Wireless encryption type: how to choose a security method?
So, there are 3 types of encryption in total:
- 1. WEP encryption
The WEP encryption type appeared back in the distant 90s and was the first option for protecting Wi-Fi networks: it was positioned as an analogue of encryption in wired networks and used the RC4 cipher. There were three common encryption algorithms for transmitted data - Neesus, Apple and MD5 - but each of them did not provide the required level of security. In 2004, the IEEE declared the standard obsolete due to the fact that it finally ceased to provide a secure connection to the network. At the moment, this type of encryption for wifi is not recommended, because it is not cryptographically strong.
- 2.WPS is a non-use standard. To connect to the router, you just need to click on the corresponding button, which we talked about in detail in the article.
In theory, WPS allows you to connect to an access point using an eight-digit code, but in practice, often only four are enough.
This fact is calmly used by numerous hackers who quickly enough (in 3 - 15 hours) hack wifi networks, so using this connection is also not recommended.
- 3.Encryption type WPA / WPA2
Things are much better with WPA encryption. Instead of the vulnerable RC4 cipher, AES encryption is used here, where the password length is an arbitrary value (8 - 63 bits). This type of encryption provides a normal level of security and is quite suitable for simple wifi routers.
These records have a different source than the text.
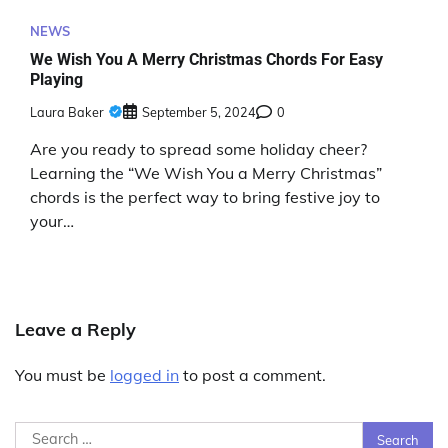
NEWS
We Wish You A Merry Christmas Chords For Easy
Playing
Laura Baker
September 5, 2024
0
Are you ready to spread some holiday cheer?
Learning the “We Wish You a Merry Christmas”
chords is the perfect way to bring festive joy to
your…
Leave a Reply
You must be
logged in
to post a comment.
Search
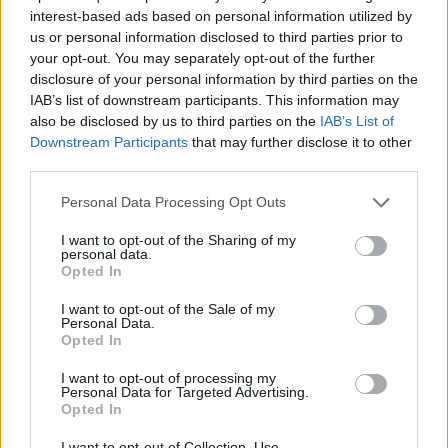
interest-based ads based on personal information utilized by
us or personal information disclosed to third parties prior to
#OperationPeaceSpring
will neutralize
your opt-out. You may separately opt-out of the further
terror threats against Turkey and lead to
disclosure of your personal information by third parties on the
the establishment of a safe zone,
IAB’s list of downstream participants. This information may
facilitating the return of Syrian refugees
also be disclosed by us to third parties on the
IAB’s List of
to their homes.
Downstream Participants
that may further disclose it to other
third parties.
We will preserve Syria’s territorial
Personal Data Processing Opt Outs
integrity and liberate local communities
from terrorists.
I want to opt-out of the Sharing of my
personal data.
Opted In
— Recep Tayyip Erdoğan (@RTErdogan)
October 9, 2019
I want to opt-out of the Sale of my
Personal Data.
Earlier on Wednesday, warning of a “humanitarian
Opted In
catastrophe”, Syrian Kurdish forces issued a general
I want to opt-out of processing my
mobilisation call ahead of Turkey’s attack.
Personal Data for Targeted Advertising.
Opted In
The Turkish operation would ignite new fighting in
I want to opt-out of Collection, Use,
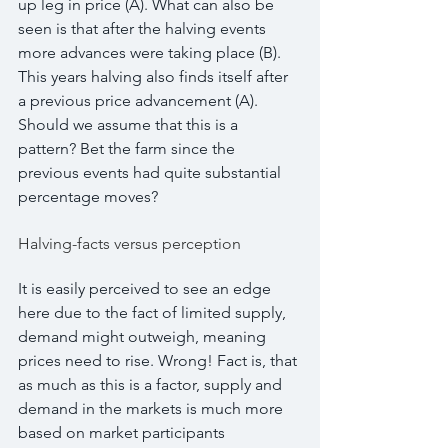
up leg in price (A). What can also be 
seen is that after the halving events 
more advances were taking place (B). 
This years halving also finds itself after 
a previous price advancement (A). 
Should we assume that this is a 
pattern? Bet the farm since the 
previous events had quite substantial 
percentage moves?
Halving-facts versus perception
It is easily perceived to see an edge 
here due to the fact of limited supply, 
demand might outweigh, meaning 
prices need to rise. Wrong! Fact is, that 
as much as this is a factor, supply and 
demand in the markets is much more 
based on market participants 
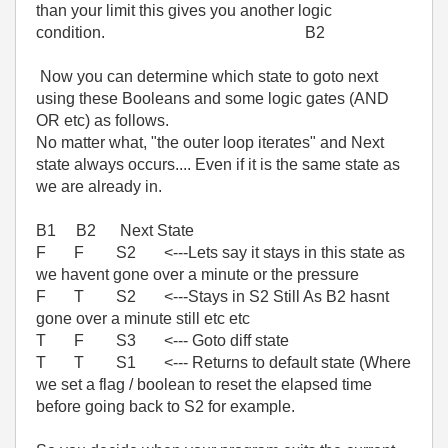
than your limit this gives you another logic
condition. B2
Now you can determine which state to goto next
using these Booleans and some logic gates (AND
OR etc) as follows.
No matter what, "the outer loop iterates" and Next
state always occurs.... Even if it is the same state as
we are already in.
B1 B2 Next State
F F S2 <---Lets say it stays in this state as
we havent gone over a minute or the pressure
F T S2 <---Stays in S2 Still As B2 hasnt
gone over a minute still etc etc
T F S3 <--- Goto diff state
T T S1 <--- Returns to default state (Where
we set a flag / boolean to reset the elapsed time
before going back to S2 for example.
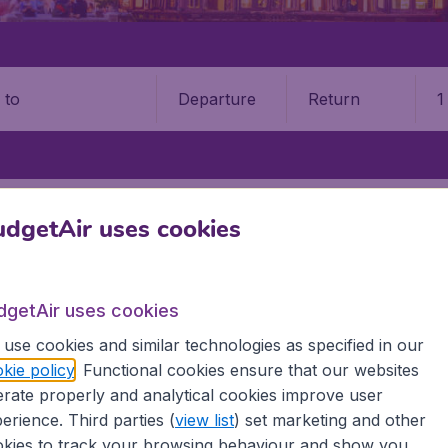
Departure
Return
1
o
INAN YAOQIANG INTERNATIONAL AIRPORT (TNA)
dgetAir uses cookies
 Yaoqiang International Airpor
dgetAir uses cookies
Book your cheap flights on BudgetAir. We continuously look 
 why we show the lowest possible flight found by our custom
use cookies and similar technologies as specified in our
erent airports around the world. You can choose which airp
kie policy
. Functional cookies ensure that our websites
 a stopover and carry on to a different destination? You can
rate properly and analytical cookies improve user
irports.
erience. Third parties (
view list
) set marketing and other
 travel experience? Exciting places to visit, tempting food
kies to track your browsing behaviour and show you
Moreover, there are two types of it:
PSK type (Pre-Shared Key) - connection to the access point is carried out using a predefined password.
- Enterprise — a password for each node is generated automatically with verification on RADIUS servers.
The WPA2 encryption type is a continuation of WPA with security enhancements. This protocol uses RSN, which is based on AES encryption.
Like WPA encryption, WPA2 has two modes of operation: PSK and Enterprise.
Since 2006, the WPA2 encryption type is supported by all Wi-Fi equipment, the corresponding geo can be selected for any router.
Advantages of WPA2 encryption over WPA:
Encryption keys are generated during the connection to the router (instead of static ones);
- Using the Michael algorithm to control the integrity of transmitted messages
- Using an initialization vector of a substantially longer length.
In addition, the type of Wi-Fi encryption should be chosen depending on where your router is used:
WEP, TKIP and CKIP encryption shouldn't be used at all;
For a home access point, WPA / WPA2 PSK is fine;
For it is worth choosing WPA / WPA2 Enterprise.